Comment by amy_petrik
3 days ago
>Why would they need to coordinate to keep the price from dropping during a spike in demand?
They wouldn't you're right.
But I would expect for them to follow the sorts of behavior we've observed in other markets - egg prices, gasoline prices. When a spike occurs, even if as brief as a lightning strike, they will only very slowly drop prices, when in a purely capitalistic world the price drop ought to be equally fast - suggestive that the slow drop is a mutual agreed upon collusion. After all, it's in all sellers best interest to game that "consumers temporarily agreeable to scalping prices" as hard as possible, Nash equilibrium or whatever amongst sellers. Many such cases and more vicious and brutal punishments for such behavior would serve to benefit the common man, the final point and benefit of capitalism
>they will only very slowly drop prices
Of course. Price drops only really come through in response to competition.

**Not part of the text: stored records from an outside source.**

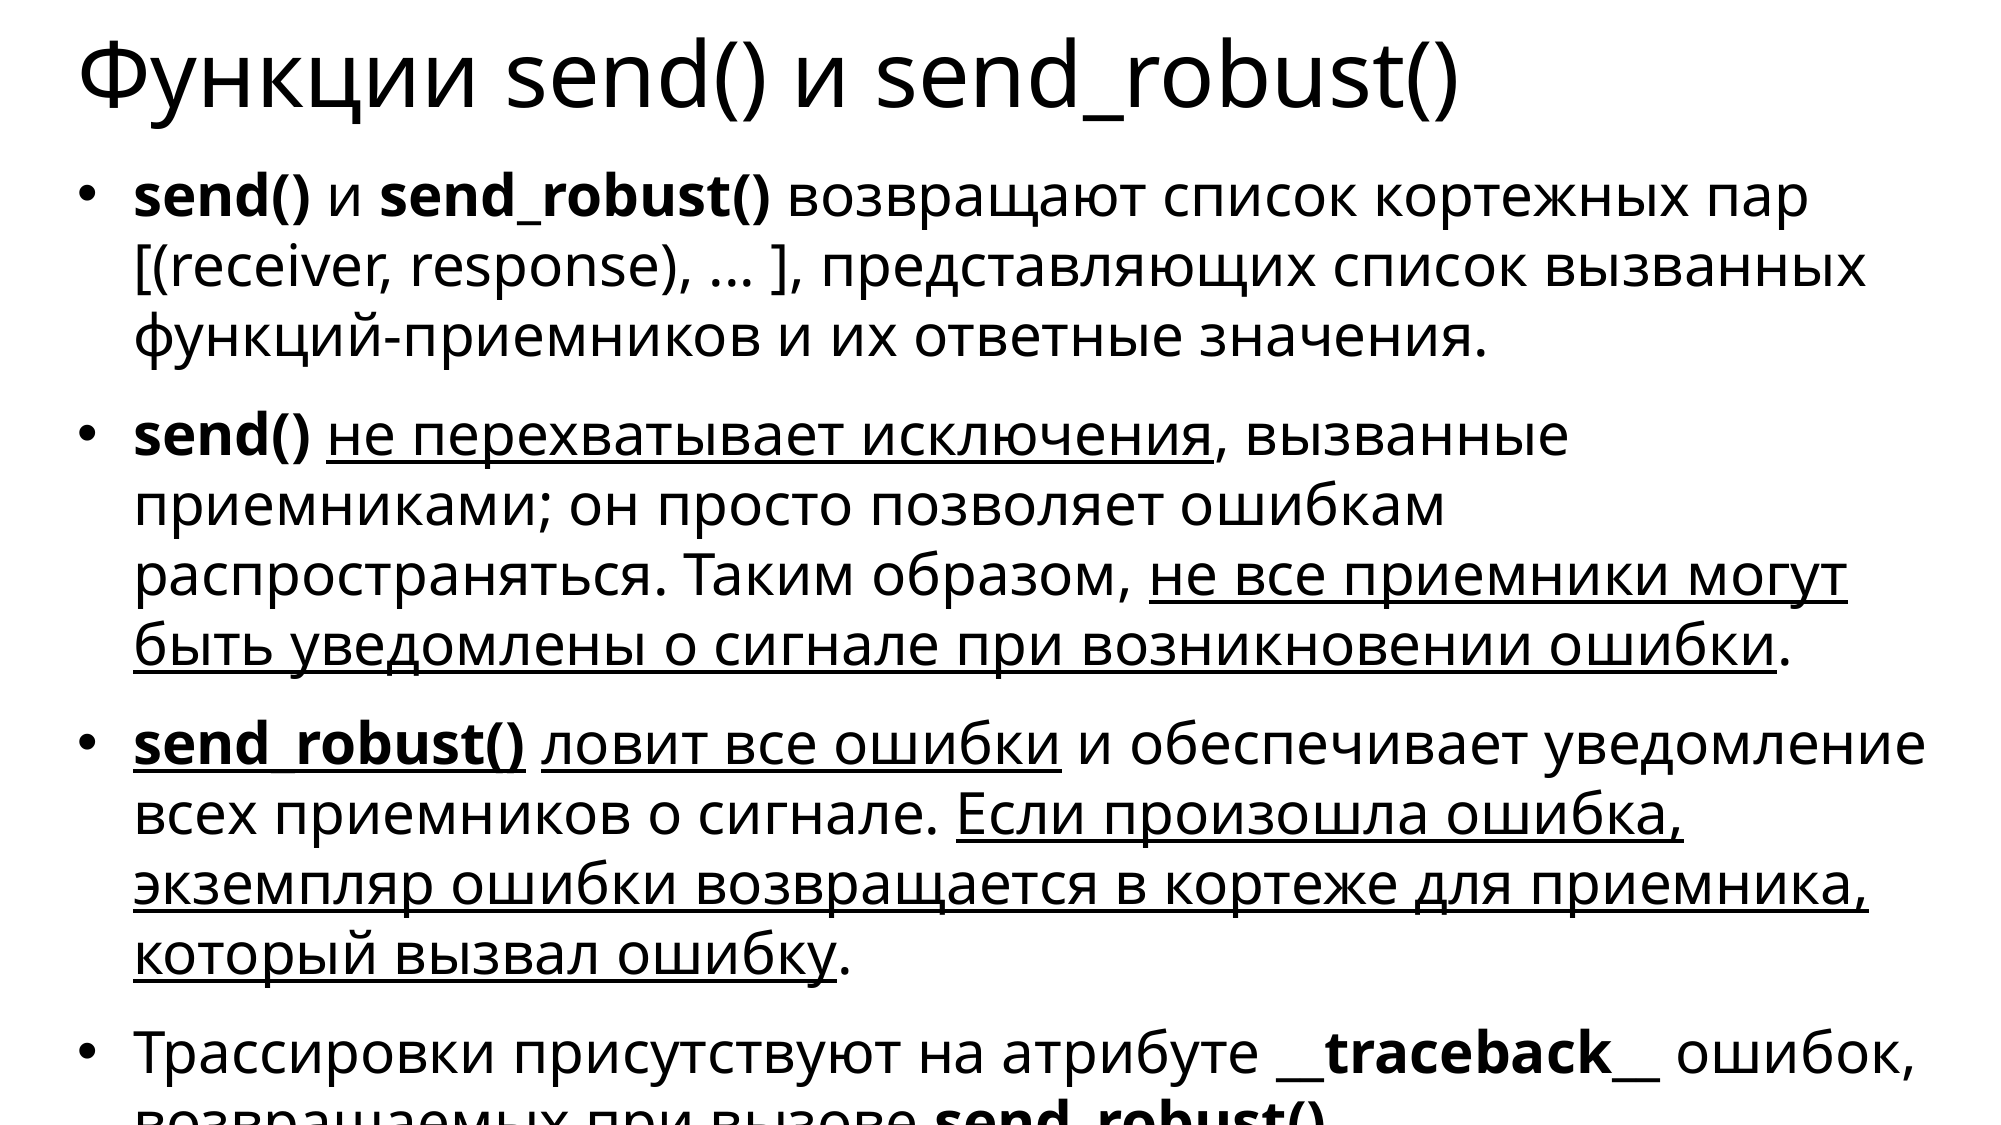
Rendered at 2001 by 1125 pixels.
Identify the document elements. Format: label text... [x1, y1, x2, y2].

list send() и send_robust() возвращают список кортежных пар [(receiver, response), ... ], представляющих список вызванных функций-приемников и их ответные значения. send() не перехватывает исключения, вызванные приемниками; он просто позволяет ошибкам распространяться. Таким образом, не все приемники могут быть уведомлены о сигнале при возникновении ошибки. send_robust() ловит все ошибки и обеспечивает уведомление всех приемников о сигнале. Если произошла ошибка, экземпляр ошибки возвращается в кортеже для приемника, который вызвал ошибку. Трассировки присутствуют на атрибуте __traceback__ ошибок, возвращаемых при вызове send_robust(). [62, 150, 1953, 1019]
title Функции send() и send_robust() [62, 29, 1953, 150]
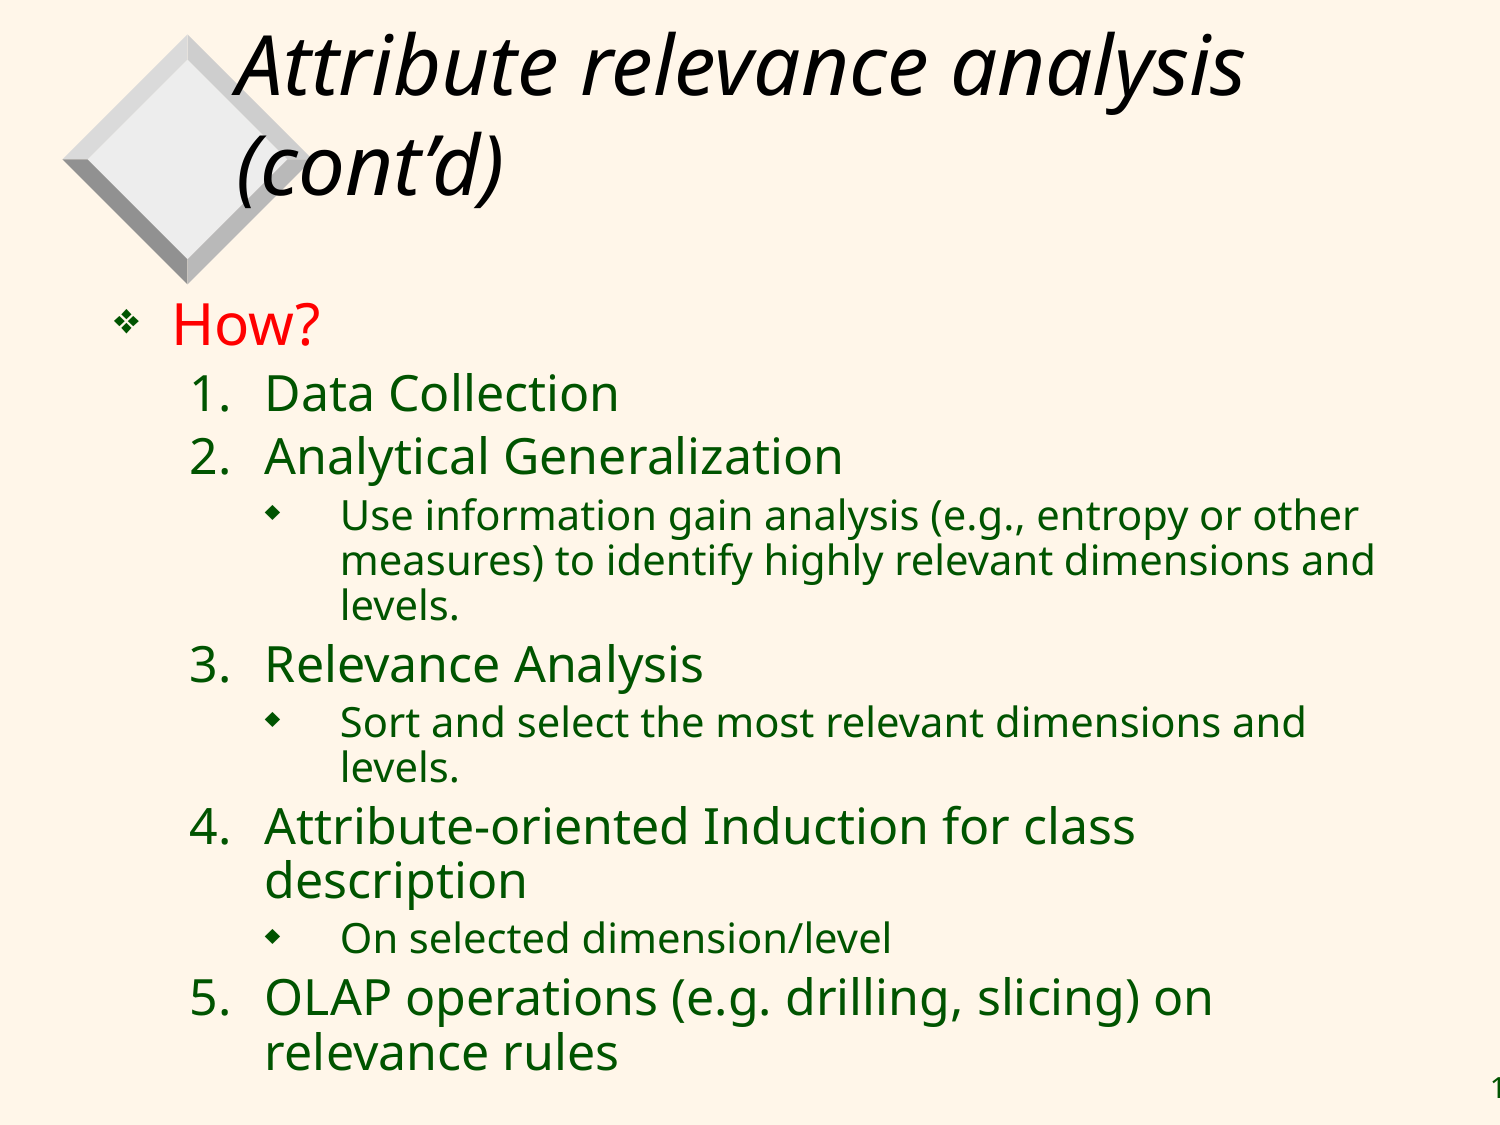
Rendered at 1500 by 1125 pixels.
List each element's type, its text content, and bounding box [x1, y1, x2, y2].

title Attribute relevance analysis (cont’d) [221, 62, 1500, 163]
list How? Data Collection Analytical Generalization Use information gain analysis (e.g., entropy or other measures) to identify highly relevant dimensions and levels. Relevance Analysis Sort and select the most relevant dimensions and levels. Attribute-oriented Induction for class description On selected dimension/level OLAP operations (e.g. drilling, slicing) on relevance rules [99, 287, 1426, 1026]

Long term high prices invite further investment. Investment arrives and wants a quick return. Fastest way to return is to sell above cost but below market. Established players respond. Yada yada. I once met a former projector salesman who was unbelievably angry that someone, I think Acer, came along and destroyed the ~2000 AUD hard price floor that projectors once commanded, which dropped the whole market and his commissions along with it.
Even when collusion is government endorsed instead of outlawed, the same rules apply. See the bromkonvention. You need the new player willing to take the 10% margin to hurt the bottom line of the guy taking 150%.
>when in a purely capitalistic world the price drop ought to be equally fast
No the price can only drop as fast as supply and competition can catch up. For an industry with high input capex costs, thats extremely slowly. I would think some banks would be keen to take a risk on a new RAM fab based on the demands coming from AI, but also I would personally not take the bet that AI will be in this state in 5 years time. So assuming Banks and other lenders are as skeptical as I am, they wouldn't lend, or would request a bigger entity guarantee the loan.
>brutal punishments for such behavior
Brutal punishments for failing to ramp up production? Or for not lowering prices for no reason? I really dont understand
> when in a purely capitalistic world the price drop ought to be equally fast
That is not obvious. When demand is higher than supply, it is clearly good move to raise prices. But when demand is lower than supply it us not clear than lowering prices would raise volumes to compensate for lower margins.